On Monday, the Indianapolis drugmaker said a phase 3b study showed that adding Trulicity to treatment with an SGLT2 inhibitor significantly lowered blood sugar, as measured by A1C levels. Beyond that, significantly more people receiving Trulicity alongside their SGLT2s reached target A1C levels of less than 7%.
The results suggest “that the combination of once-weekly Trulicity and an SGLT-2 inhibitor shows significant promise in helping more people with type 2 diabetes reach their treatment goals,” lead study investigator Bernhard Ludvik said in a statement.
They also suggest a way for Lilly to pick up an edge on key rival Novo Nordisk. The Danish drugmaker recently rolled out GLP-1 Ozempic, which will join its blockbuster drug Victoza in battling it out with Trulicity.
And last week, Novo touted data from a phase 3 study of oral semaglutide, another GLP-1 that could give Trulicity a run for its money. It would be the first oral drug in the class.

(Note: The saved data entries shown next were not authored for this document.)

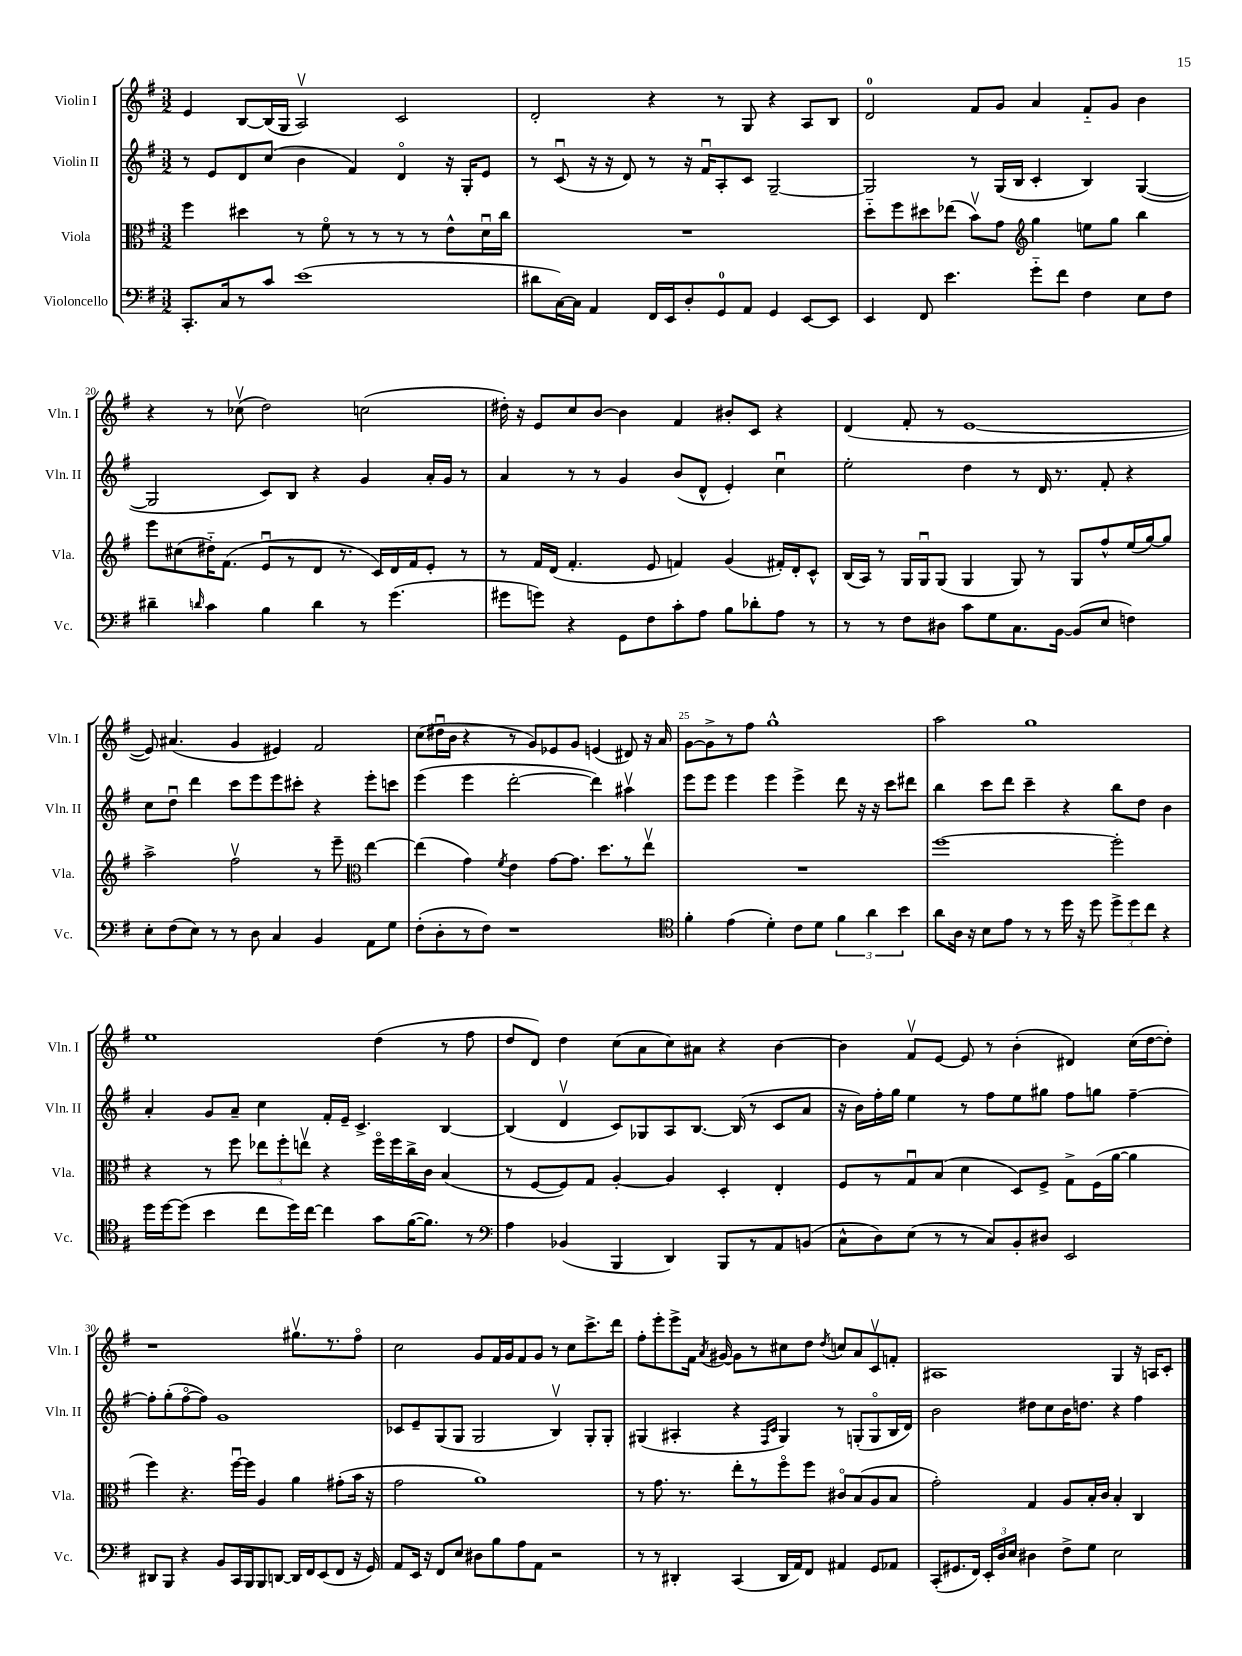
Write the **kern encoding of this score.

**kern	**kern	**kern	**kern
*part4	*part3	*part2	*part1
*staff4	*staff3	*staff2	*staff1
*I"Violoncello	*I"Viola	*I"Violin II	*I"Violin I
*I'Vc.	*I'Vla.	*I'Vln. II	*I'Vln. I
*clefF4	*clefC3	*clefG2	*clefG2
*k[f#]	*k[f#]	*k[f#]	*k[f#]
*M3/2	*M3/2	*M3/2	*M3/2
=17	=17	=17	=17
8.CC'/L	4ff#\	8r	4e/
.	.	8e/L	.
16C/k	.	.	.
8r	4dd#X\	8d/	[8B/L
8c/J	.	(8cc/J	(16B/L]
.	.	.	16G/JJ
(1e	8r	4b\	2Av/)
.	8f#\	.	.
.	8r	4f#/)	.
.	8r	.	.
.	8r	4d/	2c/
.	8r	.	.
.	8e^^\L	16r	.
.	.	16G'/KL	.
.	16du\L	8e/J	.
.	16cc\JJ	.	.
=18	=18	=18	=18
8d#X\L	1.r	8r	2d'/
[16C\L)	.	(8cu/	.
16C\JJ]	.	.	.
4AA/	.	16r	.
.	.	16r	.
.	.	8d/)	.
16FF#/LL	.	8r	4r
16EE/J	.	.	.
8D'/	.	16r	.
.	.	16f#u/KL	.
8GG/	.	8A'/	8r
8AA/J	.	8c/J	8G/
4GG/	.	[2G~/	4r
[8EE/L	.	.	8A/L
8EE/J]	.	.	8B/J
=19	=19	=19	=19
4EE/	8dd\L	2G/]	2d/
.	8ff#\	.	.
8FF#/	8dd#X\	.	.
4.e\	(8ee-X\J	.	.
.	8bv\L)	8r	8f#/L
.	8g\J	(16G/LL	8g/J
.	.	16B/JJ	.
*	*clefG2	*	*
8g\L	4gg\	4c'/	4a/
8f#\J	.	.	.
4F#\	8een\L	4B/)	8f#/L
.	8gg\J	.	8g/J
8E\L	4bb\	([4G/	4b\
8F#\J	.	.	.
!!LO:LB:g=z
=20	=20	=20	=20
4d#X~\	8eee\L	2G/]	4r
.	(8cc#X\	.	.
16qqdn/	.	.	.
4c\	16dd#X\K)	.	8r
.	(8.f#\J	.	.
.	.	.	(8cc-Xv\
4B\	8eu/L	8c/L)	2dd\)
.	8r	8B/J	.
4d\	8d/J	4r	.
.	8.r	.	.
8r	.	4g/	(2ccn\
.	16c/LL)	.	.
(4.g\	16d/	.	.
.	16f#/J	.	.
.	8e'/J	16a'/LL	.
.	.	16g/JJ	.
.	8r	8r	.
=21	=21	=21	=21
8g#X\L	8r	4a/	16dd#X'\)
.	.	.	16r
8gn\J)	16f#/LL	.	8e/L
.	(16d/JJ	.	.
4r	4.f#'/	8r	8cc/
.	.	8r	[8b/J
8GG\L	.	4g/	4b\]
8F#\	8e/	.	.
8c'\	4fn/)	(8b/L	4f#/
8A\J	.	8d^^/J	.
8B\L	(4g/	4e'/)	8b#X'/L
8d-X'\	.	.	8c/J
8A\J	16f#X'/LL)	4ccu\	4r
.	16d'/J	.	.
8r	8c^^/J	.	.
=22	=22	=22	=22
8r	(16B/LL	2ee'\	(4d/
.	16A/JJ)	.	.
8r	8r	.	.
8F#\L	16G/LL	.	8f#'/
.	16Gu/J	.	.
8D#X\J	(8G/J	.	8r
8c\L	4G/	4dd\	[1e
8G\	.	.	.
8.C\	8G/)	8r	.
.	8r	16d/	.
[16BB\Jk	.	8.r	.
(8BB/L]	8G/L	.	.
8E/J	8ff#^^/	8f#'/	.
4Fn\)	(16ee/L	4r	.
.	[16gg/J)	.	.
.	8gg/J]	.	.
!!LO:LB:g=z
=23	=23	=23	=23
8E'\L	2aa^\	8cc\L	8e/])
(8F#\	.	8ddu\J	(4.a#X/
8E\J)	.	4ddd\	.
8r	.	.	.
8r	2ff#v\	8ccc\L	4g/
8D\	.	8eee\	.
4C/	.	8eee\	4e#X/)
.	.	8ccc#X'\J	.
4BB/	8r	4r	2f#/
.	8eee~\	.	.
*	*clefC3	*	*
8AA\L	[4ee\	8eee'\L	.
8G\J	.	8cccn\J	.
=24	=24	=24	=24
(8F#'\L	(4ee\]	(4eee\	(8cc\L
8D'\	.	.	16dd#Xu\L
.	.	.	16b\JJ
8r	4g\)	4eee\	4r
8F#\J)	.	.	.
.	8qf#/	.	.
1r	4e\	[2ddd'\	8r
.	.	.	8g/L)
.	[8g\L	.	8e-X/
.	8.g\J]	.	8g/J
.	.	4ddd\])	(4en/
.	8.dd\L	.	.
.	8r	4aa#Xv\	8d#X/)
.	8eev\J	.	16r
.	.	.	16a/
=25	=25	=25	=25
*clefC4	*	*	*
4f#'\	1.r	8eee\L	[8g\L
.	.	8eee\J	8g^\]
(4e\	.	4eee\	8r
.	.	.	8ff#\J
4d'\)	.	4eee\	1gg^^
8c\L	.	4eee^\	.
8d\J	.	.	.
6f#\	.	8ddd\	.
.	.	16r	.
6a\	.	.	.
.	.	16r	.
.	.	8ccc\L	.
6b\	.	.	.
.	.	8ddd#X\J	.
=26	=26	=26	=26
8a\L	[1ff#	4bb\	2aa\
16A\Jk	.	.	.
16r	.	.	.
8B\L	.	8ccc\L	.
8e\J	.	8ddd\J	.
8r	.	4ccc~\	1gg
8r	.	.	.
16dd\	.	4r	.
16r	.	.	.
8dd\	.	.	.
12dd^\L	2ff#'\]	8bb\L	.
12dd\	.	.	.
.	.	8dd\J	.
12cc\J	.	.	.
4r	.	4b\	.
!!LO:LB:g=z
=27	=27	=27	=27
16dd\LL	4r	4a'/	1ee
[16dd\J	.	.	.
(8dd\J]	.	.	.
4b\	8r	8g/L	.
.	8ff#\	8a~/J	.
8cc\L	12ee-X\L	4cc\	.
.	12ff#'\	.	.
16dd\L)	.	.	.
.	12eenv\J	.	.
[16cc\JJ	.	.	.
4cc\]	4r	16f#'/LL	.
.	.	16e~/JJ	.
.	.	4.c^/	.
8g\L	16ff#\LL	.	(4dd\
.	16ff#\	.	.
([16f#\K	16cc^\	.	.
8.f#\J])	16c\JJ	.	.
.	(4B/	[4B/	8r
8r	.	.	8ff#\
=28	=28	=28	=28
*clefF4	*	*	*
4A\	8r	(4B/]	8dd/L
.	[8F#/L	.	8d/J)
(4BB-X/	8F#/])	4dv/	4dd\
.	8G/J	.	.
4BBB/	[4A'/	8c/L)	(8cc\L
.	.	8G-X/	8a\
4DD/)	4A/]	8A/	8cc\)
.	.	[8.B/J	8a#X\J
8BBB/L	4D'/	.	4r
.	.	(16B/]	.
8r	.	8r	.
8AA/	4E'/	8c/L	[4b\
(8BBn/J	.	8a/J	.
=29	=29	=29	=29
8C^^\L	8F#/L	16r	4b\]
.	.	16b\LL)	.
8D\)	8r	16ff#'\	.
.	.	16gg\JJ	.
(8E\J	8Gu/	4ee\	8f#v/L
8r	(8B/J	.	[8e/J
8r	4d\	8r	8e/]
8C/L)	.	8ff#\L	8r
8BB'/	8D/L)	8ee\	(4b'\
8D#X/J	8F#^/J	8gg#X\J	.
2EE/	8G^\L	8ff#\L	4d#X/)
.	(16F#\L	8ggn\J	.
.	[16a\JJ	.	.
.	4a\]	[4ff#~\	(16cc\LL
.	.	.	[16dd\J
.	.	.	8dd'\J])
!!LO:LB:g=z
=30	=30	=30	=30
8DD#X/L	4ff#\)	8ff#'\L]	1r
8BBB/J	.	(8gg'\	.
4r	4.r	[8ff#\	.
.	.	8ff#\J])	.
8BB/L	.	1g	.
16CC/L	[16ff#u\LL	.	.
16BBB/J	16ff#\JJ]	.	.
8BBB/	4A/	.	.
[8DDn/J	.	.	.
16DD/LL]	4a\	.	8.gg#Xv\L
16FF#/J	.	.	.
(8EE/	.	.	.
.	.	.	8.r
8FF#/J	(8g#X'\L	.	.
16r	16b\Jk	.	8ff#\J
16GG/)	16r	.	.
=31	=31	=31	=31
8AA/L	2g\	8c-X/L	2cc\
16EE/Jk	.	8e~/	.
16r	.	.	.
8FF#/L	.	(8G/	.
8E/J	.	8G/J	.
8D#X\L	1a)	2G/	8g/L
8B\	.	.	16f#/L
.	.	.	16g/J
8A\	.	.	8f#/
8AA\J	.	.	8g/J
2r	.	4Bv/)	8r
.	.	.	8cc\L
.	.	8G'/L	8.ccc^\
.	.	8G'/J	.
.	.	.	16ddd\Jk
=32	=32	=32	=32
8r	8r	(4G#X/	8ff#'\L
8r	8.g\	.	8eee'\
4DD#X'/	.	4A#X'/	8eee^\
.	8.r	.	.
.	.	.	16f#\Jk
.	.	.	8qa/
.	.	.	[16g#X/
(4CC/	8ee'\L	4r	8g#\L]
.	8r	.	8r
.	.	16qqF#/LL	.
.	.	16qqc/JJ	.
16DD#/LL	8ff#\	4G#/)	8cc#X\
16AA/J)	.	.	.
8FF#/J	8ff#\J	.	8dd\J
.	.	.	8qdd/
4AA#X/	8c#X/L	8r	8ccn/L
.	(8B/	(8Gn'/L	8a/
8GG/L	8A/	8G/	8cv/
8AA-X/J	8B/J	16B/L	8fn'/J
.	.	16d/JJ)	.
=33	=33	=33	=33
(8CC'/L	2g'\)	2b\	1A#X
8.GG#X/	.	.	.
16FF#/Jk)	.	.	.
24EE'/LL	.	.	.
24D/	.	.	.
24E/JJ	.	.	.
4D#X\	4G/	8dd#X\L	.
.	.	8cc\	.
8F#^\L	8A/L	16b\K	.
.	.	8.ddn\J	.
8G\J	16B'/L	.	.
.	16c/JJ	.	.
2E\	4B'/	4r	4G/
.	4C/	4ff#\	16r
.	.	.	16An/KL
.	.	.	8c'/J
==	==	==	==
*-	*-	*-	*-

However, Novo doesn’t have an approved SGLT2. Lilly does—and it's not just any SGLT2, either; Jardiance, the drug it shares with Boehringer Ingelheim, in 2015 became the first diabetes therapy to show it could improve cardiovascular outcomes, making waves in the diabetes space.
That doesn’t mean Lilly won’t have competition if it can win a future GLP-1/SGLT-2 combo approval. Back in September of 2016, AstraZeneca, for one, trumpeted its own positive results from a trial marrying its GLP-1 Bydureon with Jardiance’s SGLT2 rival Farxiga.